Document excerpt:
Monday 26 March 2018

Virtual Instrumentation using Labview

Virtual Instrumentation
Virtual instrumentation combines mainstream commercial technologies, such as the PC, with flexible software and a wide variety of measurement and control hardware. Engineers use virtual instrumentation to bring the power of flexible software and PC technology to test, control and design applications making accurate analog and digital measurements. Engineers and scientists can create user-defined systems that meet their exact application needs. Industries with automated processes, such as chemical or manufacturing plants use virtual instrumentation with the goal of improving system productivity, reliability, safety, optimization, and stability. Virtual instrumentation is computer software that a user would employ to develop a computerized test and measurement system for controlling from a computer desktop, an external measurement hardware device, and for displaying, test or measurement data collected by the external device on instrument-like panels on a computer screen. It extends to computerized systems for controlling processes based on data collected and processed by a computerized instrumentation system. The front panel control function of the existing instrument is duplicated through the computer interface. The application ranges from simple laboratory experiments to large automation application.

Data shown:
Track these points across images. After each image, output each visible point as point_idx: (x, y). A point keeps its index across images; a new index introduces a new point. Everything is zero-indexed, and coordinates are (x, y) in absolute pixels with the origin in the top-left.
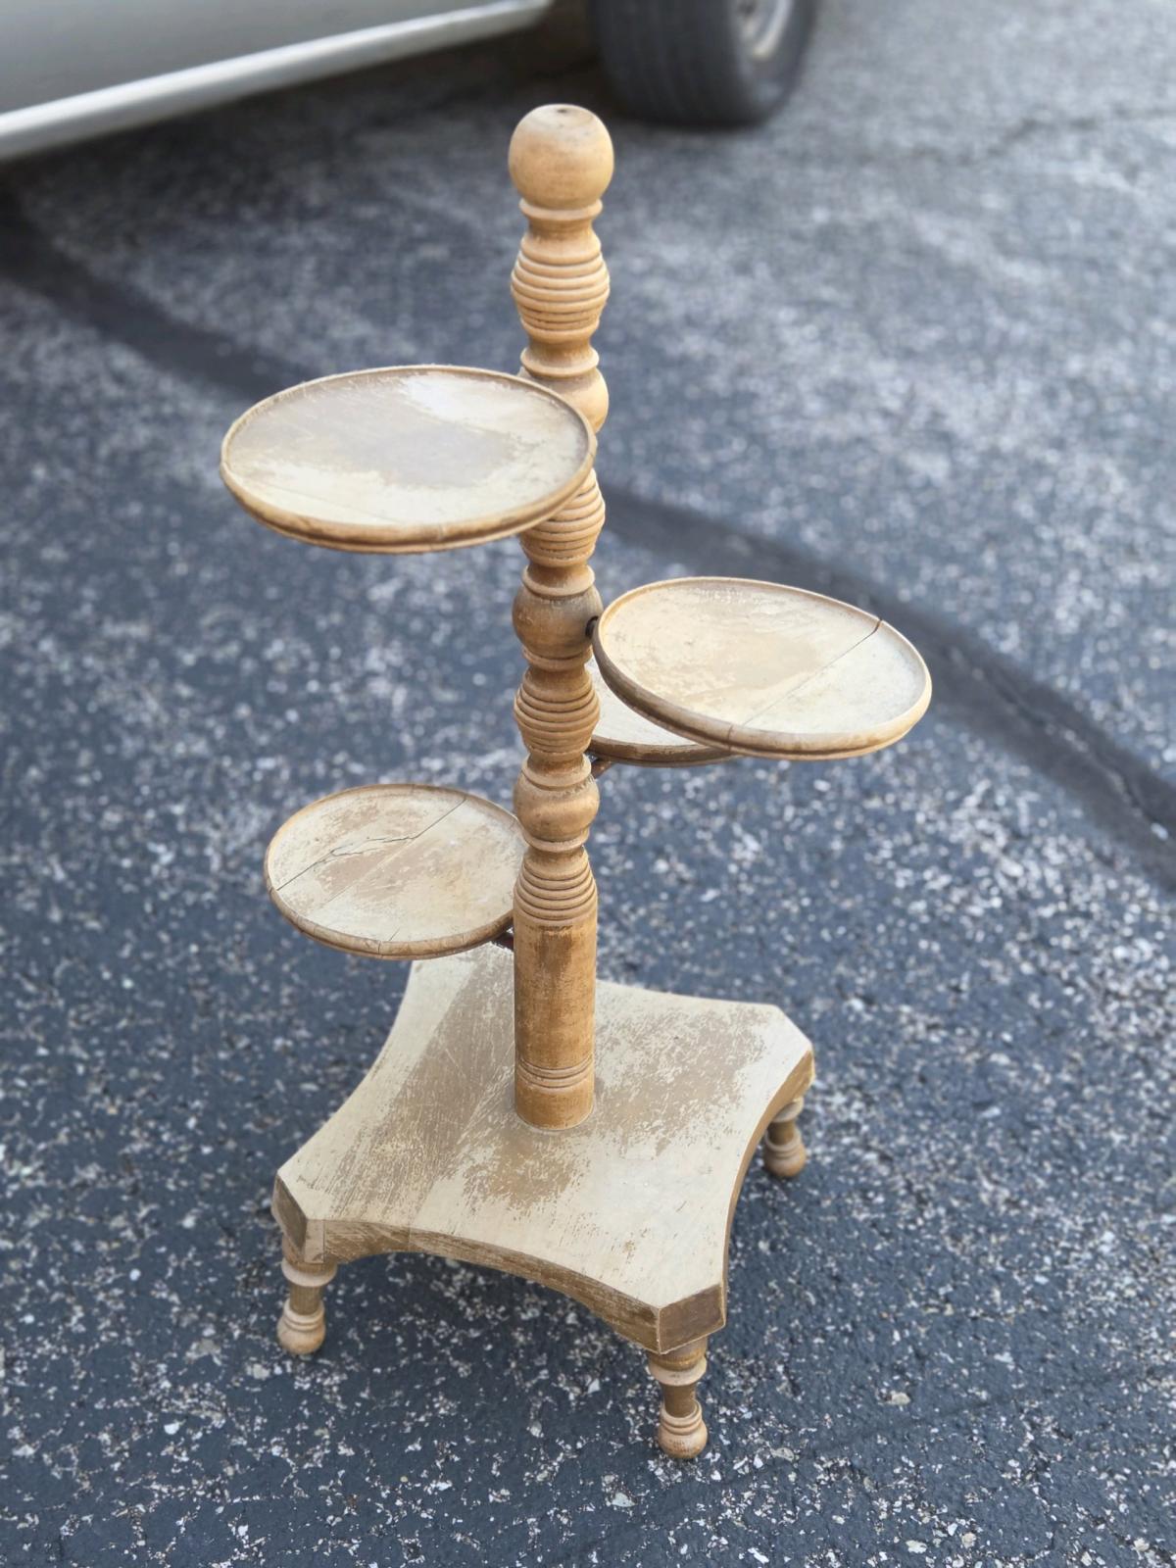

Work item:
Reproduce the text on virtual instrumentation in full, word for word. The material has no connection to the text on virtual instrumentation.

Result for this exercise:
Monday 26 March 2018

Virtual Instrumentation using Labview

Virtual Instrumentation
Virtual instrumentation combines mainstream commercial technologies, such as the PC, with flexible software and a wide variety of measurement and control hardware. Engineers use virtual instrumentation to bring the power of flexible software and PC technology to test, control and design applications making accurate analog and digital measurements. Engineers and scientists can create user-defined systems that meet their exact application needs. Industries with automated processes, such as chemical or manufacturing plants use virtual instrumentation with the goal of improving system productivity, reliability, safety, optimization, and stability. Virtual instrumentation is computer software that a user would employ to develop a computerized test and measurement system for controlling from a computer desktop, an external measurement hardware device, and for displaying, test or measurement data collected by the external device on instrument-like panels on a computer screen. It extends to computerized systems for controlling processes based on data collected and processed by a computerized instrumentation system. The front panel control function of the existing instrument is duplicated through the computer interface. The application ranges from simple laboratory experiments to large automation application.